Please Tell Karen...

by AuntieEm30



Category: Marvel Cinematic Universe, Spider-Man: Homecoming (2017)
Genre: Gen, and heavy blaspheming, dissecting film with psychology, if that's a deal breaker, rating is solely for Tony's potty mouth, scene add-on plus introspection
Language: English
Status: Completed
Published: 2018-04-04
Updated: 2018-04-04
Packaged: 2019-04-18 09:43:19
Rating: Mature
Warnings: No Archive Warnings Apply
Chapters: 1
Words: 752
Publisher: archiveofourown.org
Story URL: https://archiveofourown.org/works/14210382
Author URL: https://archiveofourown.org/users/AuntieEm30/pseuds/AuntieEm30
Summary: A tiny bit is added to the end of the ferry scene, to help SOMEONE *cough* realize they've got some major holes to plug in this whole mentoring thing.  Because I wanted a more emotionally satisfying final scene between them.





	Please Tell Karen...

Peter, not quite seeming to yet really process the heinous clothes he was now wearing, handed over the folded suit.

“Can you tell Karen I said goodbye?” he murmured quietly. Tony tilted his head.

“Who’s Karen?” Finally, after what had seemed like ages, the kid met his eyes again.

“The A.I.,” he said with a bit more focus, but somehow also flatter. Then he seemed to lose his nerve, and his gaze fell back to his feet.

“I mean, if she doesn’t just get deleted. It’s your tech, I don’t know what you do with it after…” Tony couldn’t quite keep from pulling back at that. Why would the kid say that?

“I don’t delete my A.I.s, kid.” He nodded, somehow looking even more miserable.

“That’s good for them,” he whispered thickly, stepping around Tony to leave.

Tony was absolutely certain that those words meant something, something hidden, like buried computer code. He just couldn’t isolate it to figure it out. He knew in his gut that it was important - possibly massively so. He didn’t know how.

All he knew, was that it left him feeling suddenly more chilled than he’d felt since he got back from Siberia, with a deep sense of unease inside. But the kid would learn from this, that’s what mattered.

***********

As much as it had thrown him, and maybe disappointed him a little, he couldn’t help but admire the decision Peter was making, choosing not to join the Avengers, at least for the time being. Tony knew almost immediately as soon as he said it, he realized that the kid had thought this through more than he did - hell, the squirt was still in school. And had Tony even thought about whether May would be alright with any of this, even a sanitized version? That would be a nope. Jeez, he sucked at this.

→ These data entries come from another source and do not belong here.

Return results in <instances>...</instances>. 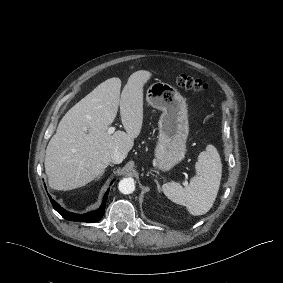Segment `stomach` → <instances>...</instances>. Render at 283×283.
<instances>
[{"instance_id": "obj_1", "label": "stomach", "mask_w": 283, "mask_h": 283, "mask_svg": "<svg viewBox=\"0 0 283 283\" xmlns=\"http://www.w3.org/2000/svg\"><path fill=\"white\" fill-rule=\"evenodd\" d=\"M146 101L162 111L155 157L156 167L168 171L185 157L189 133L186 100L173 86L156 82L147 89Z\"/></svg>"}]
</instances>
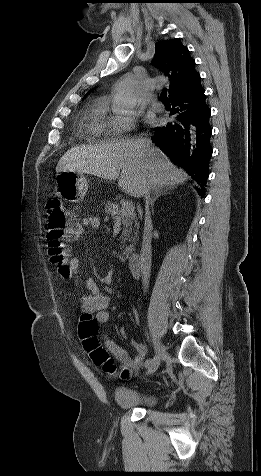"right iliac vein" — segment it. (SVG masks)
<instances>
[{
  "label": "right iliac vein",
  "mask_w": 261,
  "mask_h": 476,
  "mask_svg": "<svg viewBox=\"0 0 261 476\" xmlns=\"http://www.w3.org/2000/svg\"><path fill=\"white\" fill-rule=\"evenodd\" d=\"M164 354H165V349L161 345V343L158 342L156 344V355L153 357V359L151 360L150 365L148 366L147 374H153L158 369V367L160 365L161 357Z\"/></svg>",
  "instance_id": "1"
}]
</instances>
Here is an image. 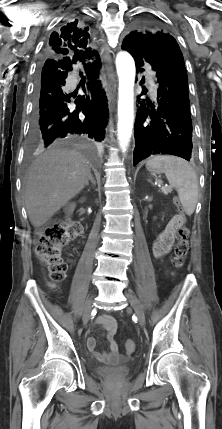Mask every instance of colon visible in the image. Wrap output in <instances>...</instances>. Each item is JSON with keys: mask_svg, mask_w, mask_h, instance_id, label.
I'll use <instances>...</instances> for the list:
<instances>
[{"mask_svg": "<svg viewBox=\"0 0 222 429\" xmlns=\"http://www.w3.org/2000/svg\"><path fill=\"white\" fill-rule=\"evenodd\" d=\"M174 204L183 221L182 226L177 230L173 257L174 266L180 268L184 265L189 249V230L184 225L185 215L178 198L174 199ZM79 230L80 226L78 223L65 219L48 227L39 237L36 253L48 269L53 284L61 282L66 276L67 264L62 257V249L78 235ZM135 348L136 345L133 340L125 342L127 353H133Z\"/></svg>", "mask_w": 222, "mask_h": 429, "instance_id": "obj_1", "label": "colon"}]
</instances>
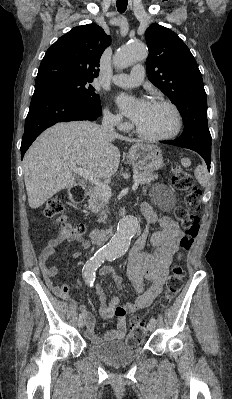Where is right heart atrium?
<instances>
[{
	"mask_svg": "<svg viewBox=\"0 0 232 399\" xmlns=\"http://www.w3.org/2000/svg\"><path fill=\"white\" fill-rule=\"evenodd\" d=\"M105 119L107 122H117L118 125H122L121 117L117 114H113L109 111L105 112Z\"/></svg>",
	"mask_w": 232,
	"mask_h": 399,
	"instance_id": "right-heart-atrium-1",
	"label": "right heart atrium"
}]
</instances>
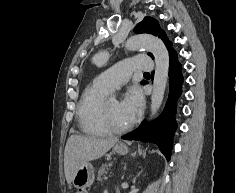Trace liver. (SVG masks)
Returning a JSON list of instances; mask_svg holds the SVG:
<instances>
[{
    "label": "liver",
    "instance_id": "1",
    "mask_svg": "<svg viewBox=\"0 0 237 193\" xmlns=\"http://www.w3.org/2000/svg\"><path fill=\"white\" fill-rule=\"evenodd\" d=\"M117 142V138L71 135L64 151V172L67 183L71 184L77 169L82 164L101 158Z\"/></svg>",
    "mask_w": 237,
    "mask_h": 193
}]
</instances>
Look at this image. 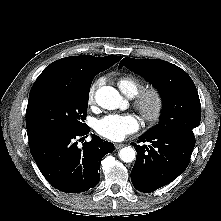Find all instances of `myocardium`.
I'll list each match as a JSON object with an SVG mask.
<instances>
[{
    "mask_svg": "<svg viewBox=\"0 0 221 221\" xmlns=\"http://www.w3.org/2000/svg\"><path fill=\"white\" fill-rule=\"evenodd\" d=\"M134 104L142 118L152 123L161 118L165 108V98L159 88L150 87L136 95Z\"/></svg>",
    "mask_w": 221,
    "mask_h": 221,
    "instance_id": "myocardium-1",
    "label": "myocardium"
}]
</instances>
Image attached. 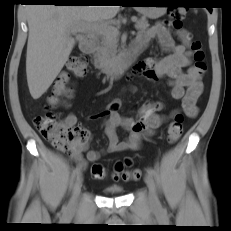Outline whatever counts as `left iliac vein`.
<instances>
[{
    "mask_svg": "<svg viewBox=\"0 0 231 231\" xmlns=\"http://www.w3.org/2000/svg\"><path fill=\"white\" fill-rule=\"evenodd\" d=\"M145 183L149 190V200H150L152 207L154 208L160 207V202H159V199L156 193L155 182L151 175L147 174L145 176Z\"/></svg>",
    "mask_w": 231,
    "mask_h": 231,
    "instance_id": "obj_1",
    "label": "left iliac vein"
}]
</instances>
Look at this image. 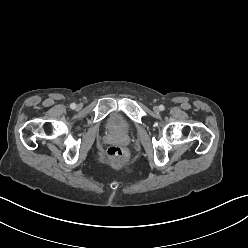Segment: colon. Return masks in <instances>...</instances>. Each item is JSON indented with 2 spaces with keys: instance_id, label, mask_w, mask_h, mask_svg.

But he couldn’t help but notice something odd. As much as Peter clearly believed that he was making the right call, in a way he also seemed to be struggling to hold himself together. Was turning down the Avengers really so nerve-wracking? (probably).

But then Peter held his head up, offering a slightly trembling hand. “I guess this means so long, Mr. Stark. It’s been an honor.”

Tony stared. What?

Why was he… saying goodbye? Like they would never see each other again?

And then, like a shit-ton of bricks, it hit him - with a nauseating follow-up wave.

Peter thought they’d never see each other again, because Tony had never given him a reason to think they would.

He’d only ever contacted the kid on Spider-Man matters… which were tied directly into his supervision, more specifically his suit, which was all that alerted him when something was up (besides the evening news). The suit, while proven to not be what defined Peter as a hero - thank god - was the only thing truly connecting them. Before the suit told him there was an emergency, he’d never contacted the kid. After he took the suit away, he never contacted him.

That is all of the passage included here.